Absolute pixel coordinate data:
[Start of section]

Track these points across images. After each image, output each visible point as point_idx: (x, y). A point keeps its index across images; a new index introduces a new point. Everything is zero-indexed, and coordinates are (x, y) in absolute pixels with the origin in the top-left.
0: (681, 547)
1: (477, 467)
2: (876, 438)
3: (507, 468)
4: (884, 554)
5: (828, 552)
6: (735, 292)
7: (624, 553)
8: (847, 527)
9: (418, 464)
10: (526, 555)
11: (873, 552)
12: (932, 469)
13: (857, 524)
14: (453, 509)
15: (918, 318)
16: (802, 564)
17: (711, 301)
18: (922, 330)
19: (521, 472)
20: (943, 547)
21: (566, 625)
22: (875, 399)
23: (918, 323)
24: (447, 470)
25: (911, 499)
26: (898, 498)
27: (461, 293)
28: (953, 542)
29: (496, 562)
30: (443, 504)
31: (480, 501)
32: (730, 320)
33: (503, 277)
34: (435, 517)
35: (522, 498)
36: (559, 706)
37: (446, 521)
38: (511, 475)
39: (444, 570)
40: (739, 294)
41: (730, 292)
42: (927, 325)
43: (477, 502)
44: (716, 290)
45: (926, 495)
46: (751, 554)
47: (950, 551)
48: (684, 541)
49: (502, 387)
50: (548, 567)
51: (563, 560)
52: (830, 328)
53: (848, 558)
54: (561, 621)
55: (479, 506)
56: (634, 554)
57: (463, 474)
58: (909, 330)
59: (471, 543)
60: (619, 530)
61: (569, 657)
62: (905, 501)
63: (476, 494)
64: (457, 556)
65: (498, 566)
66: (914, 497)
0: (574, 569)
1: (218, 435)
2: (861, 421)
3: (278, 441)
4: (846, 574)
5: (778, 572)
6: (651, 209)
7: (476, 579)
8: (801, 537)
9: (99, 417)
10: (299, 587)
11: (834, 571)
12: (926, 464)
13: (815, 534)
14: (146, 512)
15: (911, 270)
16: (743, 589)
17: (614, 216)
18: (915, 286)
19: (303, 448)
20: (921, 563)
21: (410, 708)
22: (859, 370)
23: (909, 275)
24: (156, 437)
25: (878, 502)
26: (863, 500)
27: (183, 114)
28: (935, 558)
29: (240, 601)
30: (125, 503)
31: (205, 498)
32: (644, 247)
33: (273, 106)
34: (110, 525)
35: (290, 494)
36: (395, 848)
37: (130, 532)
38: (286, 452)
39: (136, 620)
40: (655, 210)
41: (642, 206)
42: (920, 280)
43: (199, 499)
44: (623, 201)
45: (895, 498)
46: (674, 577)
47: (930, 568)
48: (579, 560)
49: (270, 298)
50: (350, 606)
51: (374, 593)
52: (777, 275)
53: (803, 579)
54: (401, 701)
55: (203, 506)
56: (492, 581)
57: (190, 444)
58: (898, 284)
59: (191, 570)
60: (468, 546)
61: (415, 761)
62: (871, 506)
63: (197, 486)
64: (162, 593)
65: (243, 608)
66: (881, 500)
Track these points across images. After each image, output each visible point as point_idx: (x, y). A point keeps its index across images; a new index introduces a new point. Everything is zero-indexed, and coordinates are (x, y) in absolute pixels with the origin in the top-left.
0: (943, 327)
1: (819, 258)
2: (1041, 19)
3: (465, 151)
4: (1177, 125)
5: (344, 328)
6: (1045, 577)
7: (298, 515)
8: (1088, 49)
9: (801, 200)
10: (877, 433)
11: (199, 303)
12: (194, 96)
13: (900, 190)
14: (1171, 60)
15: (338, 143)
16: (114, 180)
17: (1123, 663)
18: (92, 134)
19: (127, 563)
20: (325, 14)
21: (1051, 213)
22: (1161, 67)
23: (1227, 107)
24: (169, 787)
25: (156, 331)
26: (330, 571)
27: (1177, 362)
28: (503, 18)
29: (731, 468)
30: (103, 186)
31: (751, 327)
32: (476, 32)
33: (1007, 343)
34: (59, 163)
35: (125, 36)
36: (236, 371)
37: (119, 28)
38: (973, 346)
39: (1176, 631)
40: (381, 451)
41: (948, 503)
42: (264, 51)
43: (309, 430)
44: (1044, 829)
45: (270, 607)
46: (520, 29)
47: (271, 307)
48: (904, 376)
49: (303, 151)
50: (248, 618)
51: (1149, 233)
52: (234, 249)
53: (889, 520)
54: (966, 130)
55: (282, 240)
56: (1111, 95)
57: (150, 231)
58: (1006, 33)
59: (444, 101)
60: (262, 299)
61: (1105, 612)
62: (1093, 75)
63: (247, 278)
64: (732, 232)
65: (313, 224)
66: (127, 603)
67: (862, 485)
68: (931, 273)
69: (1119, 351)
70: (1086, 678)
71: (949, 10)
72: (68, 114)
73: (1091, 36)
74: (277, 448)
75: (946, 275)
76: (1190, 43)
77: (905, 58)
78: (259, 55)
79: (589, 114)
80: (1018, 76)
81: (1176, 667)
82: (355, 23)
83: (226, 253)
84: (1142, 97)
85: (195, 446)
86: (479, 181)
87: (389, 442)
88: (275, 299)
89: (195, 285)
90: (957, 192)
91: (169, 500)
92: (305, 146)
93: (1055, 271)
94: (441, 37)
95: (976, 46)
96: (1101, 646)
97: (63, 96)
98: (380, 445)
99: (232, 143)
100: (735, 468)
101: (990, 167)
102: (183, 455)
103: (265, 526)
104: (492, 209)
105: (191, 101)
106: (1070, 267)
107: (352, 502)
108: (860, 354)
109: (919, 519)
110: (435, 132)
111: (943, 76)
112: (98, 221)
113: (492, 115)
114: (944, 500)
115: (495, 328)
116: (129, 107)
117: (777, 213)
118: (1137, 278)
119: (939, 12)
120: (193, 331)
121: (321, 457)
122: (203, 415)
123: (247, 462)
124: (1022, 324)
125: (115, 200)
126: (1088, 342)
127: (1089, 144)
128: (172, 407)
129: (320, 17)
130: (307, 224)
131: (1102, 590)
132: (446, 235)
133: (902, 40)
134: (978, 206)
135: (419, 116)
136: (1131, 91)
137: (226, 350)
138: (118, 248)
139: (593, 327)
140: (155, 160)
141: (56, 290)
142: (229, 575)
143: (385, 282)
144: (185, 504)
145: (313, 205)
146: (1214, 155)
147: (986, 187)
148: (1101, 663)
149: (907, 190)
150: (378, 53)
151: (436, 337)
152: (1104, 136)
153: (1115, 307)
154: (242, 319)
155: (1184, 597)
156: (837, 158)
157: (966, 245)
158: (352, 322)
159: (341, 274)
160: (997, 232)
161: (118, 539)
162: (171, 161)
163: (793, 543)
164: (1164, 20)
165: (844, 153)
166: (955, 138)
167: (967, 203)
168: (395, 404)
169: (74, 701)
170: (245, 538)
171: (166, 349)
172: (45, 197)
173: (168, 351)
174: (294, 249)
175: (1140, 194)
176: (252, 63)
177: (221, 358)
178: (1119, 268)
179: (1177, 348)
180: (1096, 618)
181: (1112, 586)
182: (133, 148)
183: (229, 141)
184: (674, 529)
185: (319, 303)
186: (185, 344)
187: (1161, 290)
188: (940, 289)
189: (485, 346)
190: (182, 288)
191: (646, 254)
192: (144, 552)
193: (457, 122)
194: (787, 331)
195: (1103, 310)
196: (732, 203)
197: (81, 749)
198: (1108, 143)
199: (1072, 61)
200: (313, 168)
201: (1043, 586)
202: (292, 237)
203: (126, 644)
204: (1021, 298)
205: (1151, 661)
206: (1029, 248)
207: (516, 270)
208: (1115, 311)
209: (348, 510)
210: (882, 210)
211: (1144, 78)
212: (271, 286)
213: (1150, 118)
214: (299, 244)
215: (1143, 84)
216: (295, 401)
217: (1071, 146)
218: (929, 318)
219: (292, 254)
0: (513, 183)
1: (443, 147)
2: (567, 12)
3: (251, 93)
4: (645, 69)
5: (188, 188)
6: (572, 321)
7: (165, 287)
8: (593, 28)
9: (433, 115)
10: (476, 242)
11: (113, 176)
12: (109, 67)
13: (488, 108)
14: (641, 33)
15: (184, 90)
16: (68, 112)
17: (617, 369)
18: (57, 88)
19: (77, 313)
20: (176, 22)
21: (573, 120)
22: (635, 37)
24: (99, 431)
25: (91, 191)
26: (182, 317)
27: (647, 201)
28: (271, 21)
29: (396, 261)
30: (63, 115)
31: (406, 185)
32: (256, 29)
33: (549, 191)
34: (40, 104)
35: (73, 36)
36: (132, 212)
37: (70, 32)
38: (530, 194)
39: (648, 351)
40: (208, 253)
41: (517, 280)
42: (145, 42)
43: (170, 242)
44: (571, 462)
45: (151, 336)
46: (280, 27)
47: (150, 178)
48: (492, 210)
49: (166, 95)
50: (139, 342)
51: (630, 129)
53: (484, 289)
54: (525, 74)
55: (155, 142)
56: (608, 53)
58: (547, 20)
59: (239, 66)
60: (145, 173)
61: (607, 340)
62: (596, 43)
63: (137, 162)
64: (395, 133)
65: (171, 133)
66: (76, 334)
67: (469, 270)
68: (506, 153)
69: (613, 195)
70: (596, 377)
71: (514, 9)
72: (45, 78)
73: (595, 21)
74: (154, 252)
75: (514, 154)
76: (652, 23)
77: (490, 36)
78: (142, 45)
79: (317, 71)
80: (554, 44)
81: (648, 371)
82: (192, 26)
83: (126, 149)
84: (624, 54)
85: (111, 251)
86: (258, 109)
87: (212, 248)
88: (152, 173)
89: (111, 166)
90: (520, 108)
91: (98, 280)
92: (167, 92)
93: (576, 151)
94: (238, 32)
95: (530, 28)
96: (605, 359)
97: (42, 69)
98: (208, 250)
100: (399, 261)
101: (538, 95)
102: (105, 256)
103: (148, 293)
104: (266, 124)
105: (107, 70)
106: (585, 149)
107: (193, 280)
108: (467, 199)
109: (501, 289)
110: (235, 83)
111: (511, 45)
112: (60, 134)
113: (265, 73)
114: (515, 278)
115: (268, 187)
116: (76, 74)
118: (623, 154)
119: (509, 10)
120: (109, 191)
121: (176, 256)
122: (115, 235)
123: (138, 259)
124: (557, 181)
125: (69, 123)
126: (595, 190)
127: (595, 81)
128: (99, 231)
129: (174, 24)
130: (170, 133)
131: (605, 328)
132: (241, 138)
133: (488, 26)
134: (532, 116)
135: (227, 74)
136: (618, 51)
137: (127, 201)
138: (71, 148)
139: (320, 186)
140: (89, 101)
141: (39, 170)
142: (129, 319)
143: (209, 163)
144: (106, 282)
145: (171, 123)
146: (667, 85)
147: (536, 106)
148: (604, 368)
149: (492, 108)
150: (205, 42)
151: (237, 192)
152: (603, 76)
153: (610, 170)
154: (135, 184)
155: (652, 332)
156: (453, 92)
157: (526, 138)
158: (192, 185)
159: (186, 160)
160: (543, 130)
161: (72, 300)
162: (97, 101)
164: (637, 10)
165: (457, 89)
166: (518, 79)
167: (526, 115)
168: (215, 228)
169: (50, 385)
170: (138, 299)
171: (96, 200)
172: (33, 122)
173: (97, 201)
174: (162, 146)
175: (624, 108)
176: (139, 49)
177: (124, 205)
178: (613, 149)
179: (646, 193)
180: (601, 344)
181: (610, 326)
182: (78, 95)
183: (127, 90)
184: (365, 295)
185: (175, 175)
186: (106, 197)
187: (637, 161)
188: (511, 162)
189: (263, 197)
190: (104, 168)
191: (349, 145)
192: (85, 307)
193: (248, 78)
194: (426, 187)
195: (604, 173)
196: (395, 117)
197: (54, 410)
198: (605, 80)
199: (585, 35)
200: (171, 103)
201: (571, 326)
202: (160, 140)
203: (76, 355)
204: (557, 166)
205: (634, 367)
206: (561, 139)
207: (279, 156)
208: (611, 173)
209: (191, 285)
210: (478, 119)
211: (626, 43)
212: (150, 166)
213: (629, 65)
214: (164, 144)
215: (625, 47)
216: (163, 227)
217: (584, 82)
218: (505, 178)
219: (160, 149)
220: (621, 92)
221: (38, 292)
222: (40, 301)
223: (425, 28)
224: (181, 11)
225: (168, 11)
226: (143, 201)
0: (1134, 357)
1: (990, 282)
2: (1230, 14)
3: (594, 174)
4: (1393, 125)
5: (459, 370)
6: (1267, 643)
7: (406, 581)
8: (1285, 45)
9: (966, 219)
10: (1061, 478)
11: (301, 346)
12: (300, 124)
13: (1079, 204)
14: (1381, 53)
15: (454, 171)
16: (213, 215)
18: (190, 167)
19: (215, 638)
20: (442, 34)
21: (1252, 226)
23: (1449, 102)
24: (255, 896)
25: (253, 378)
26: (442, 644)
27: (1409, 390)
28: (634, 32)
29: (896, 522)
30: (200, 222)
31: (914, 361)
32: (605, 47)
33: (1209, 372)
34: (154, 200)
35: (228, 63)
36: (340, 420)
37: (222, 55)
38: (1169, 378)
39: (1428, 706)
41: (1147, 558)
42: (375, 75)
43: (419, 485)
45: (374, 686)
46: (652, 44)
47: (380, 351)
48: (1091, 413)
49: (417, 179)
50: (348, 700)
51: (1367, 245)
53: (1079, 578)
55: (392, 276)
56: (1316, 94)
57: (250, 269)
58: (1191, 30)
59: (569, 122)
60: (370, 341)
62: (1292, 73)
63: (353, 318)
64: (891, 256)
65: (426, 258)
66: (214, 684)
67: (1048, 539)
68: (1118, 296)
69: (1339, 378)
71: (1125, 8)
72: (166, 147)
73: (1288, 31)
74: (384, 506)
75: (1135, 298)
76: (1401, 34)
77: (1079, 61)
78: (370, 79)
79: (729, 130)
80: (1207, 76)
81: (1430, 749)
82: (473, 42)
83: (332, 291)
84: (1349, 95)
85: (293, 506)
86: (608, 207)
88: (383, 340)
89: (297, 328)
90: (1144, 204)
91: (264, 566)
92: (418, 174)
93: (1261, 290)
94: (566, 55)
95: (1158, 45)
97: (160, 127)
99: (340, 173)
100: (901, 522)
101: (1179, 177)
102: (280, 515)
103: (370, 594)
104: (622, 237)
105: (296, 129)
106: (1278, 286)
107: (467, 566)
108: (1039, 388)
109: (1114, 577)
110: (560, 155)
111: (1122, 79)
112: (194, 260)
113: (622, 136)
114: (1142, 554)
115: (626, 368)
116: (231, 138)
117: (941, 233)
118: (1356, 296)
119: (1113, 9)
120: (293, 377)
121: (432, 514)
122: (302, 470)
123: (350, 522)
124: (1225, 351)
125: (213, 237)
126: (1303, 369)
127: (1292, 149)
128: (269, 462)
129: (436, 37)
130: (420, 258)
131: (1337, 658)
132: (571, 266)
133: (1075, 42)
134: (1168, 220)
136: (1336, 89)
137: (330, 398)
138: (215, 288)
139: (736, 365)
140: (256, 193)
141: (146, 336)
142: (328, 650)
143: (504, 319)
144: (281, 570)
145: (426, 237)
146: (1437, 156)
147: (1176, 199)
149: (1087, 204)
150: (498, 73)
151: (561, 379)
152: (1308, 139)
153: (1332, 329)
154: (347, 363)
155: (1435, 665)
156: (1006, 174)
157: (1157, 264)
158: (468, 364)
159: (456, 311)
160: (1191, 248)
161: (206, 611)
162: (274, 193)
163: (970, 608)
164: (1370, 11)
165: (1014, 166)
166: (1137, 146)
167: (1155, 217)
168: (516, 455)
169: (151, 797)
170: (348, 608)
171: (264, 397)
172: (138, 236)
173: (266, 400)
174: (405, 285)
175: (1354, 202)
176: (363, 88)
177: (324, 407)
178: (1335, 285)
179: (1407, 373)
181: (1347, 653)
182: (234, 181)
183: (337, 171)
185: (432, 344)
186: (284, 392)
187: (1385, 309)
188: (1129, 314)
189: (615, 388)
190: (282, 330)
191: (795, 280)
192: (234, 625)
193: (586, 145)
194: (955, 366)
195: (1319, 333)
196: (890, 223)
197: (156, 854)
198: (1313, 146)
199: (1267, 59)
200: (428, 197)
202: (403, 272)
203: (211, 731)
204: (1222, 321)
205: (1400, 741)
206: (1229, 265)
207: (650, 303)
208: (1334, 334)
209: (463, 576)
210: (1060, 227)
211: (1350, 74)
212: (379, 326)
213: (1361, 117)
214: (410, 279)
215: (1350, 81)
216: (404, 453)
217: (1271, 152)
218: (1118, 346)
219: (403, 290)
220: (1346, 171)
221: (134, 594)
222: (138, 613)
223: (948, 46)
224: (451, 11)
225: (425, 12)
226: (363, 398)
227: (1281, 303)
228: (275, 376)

[End of section]

*TASK BRIEF*:
Look back at the data above. Transcribe exactly the lines starting at the line that contains "51: (563, 560)" and ending at the line that contains "65: (498, 566)".

*ANSWER BOX*:
51: (563, 560)
52: (830, 328)
53: (848, 558)
54: (561, 621)
55: (479, 506)
56: (634, 554)
57: (463, 474)
58: (909, 330)
59: (471, 543)
60: (619, 530)
61: (569, 657)
62: (905, 501)
63: (476, 494)
64: (457, 556)
65: (498, 566)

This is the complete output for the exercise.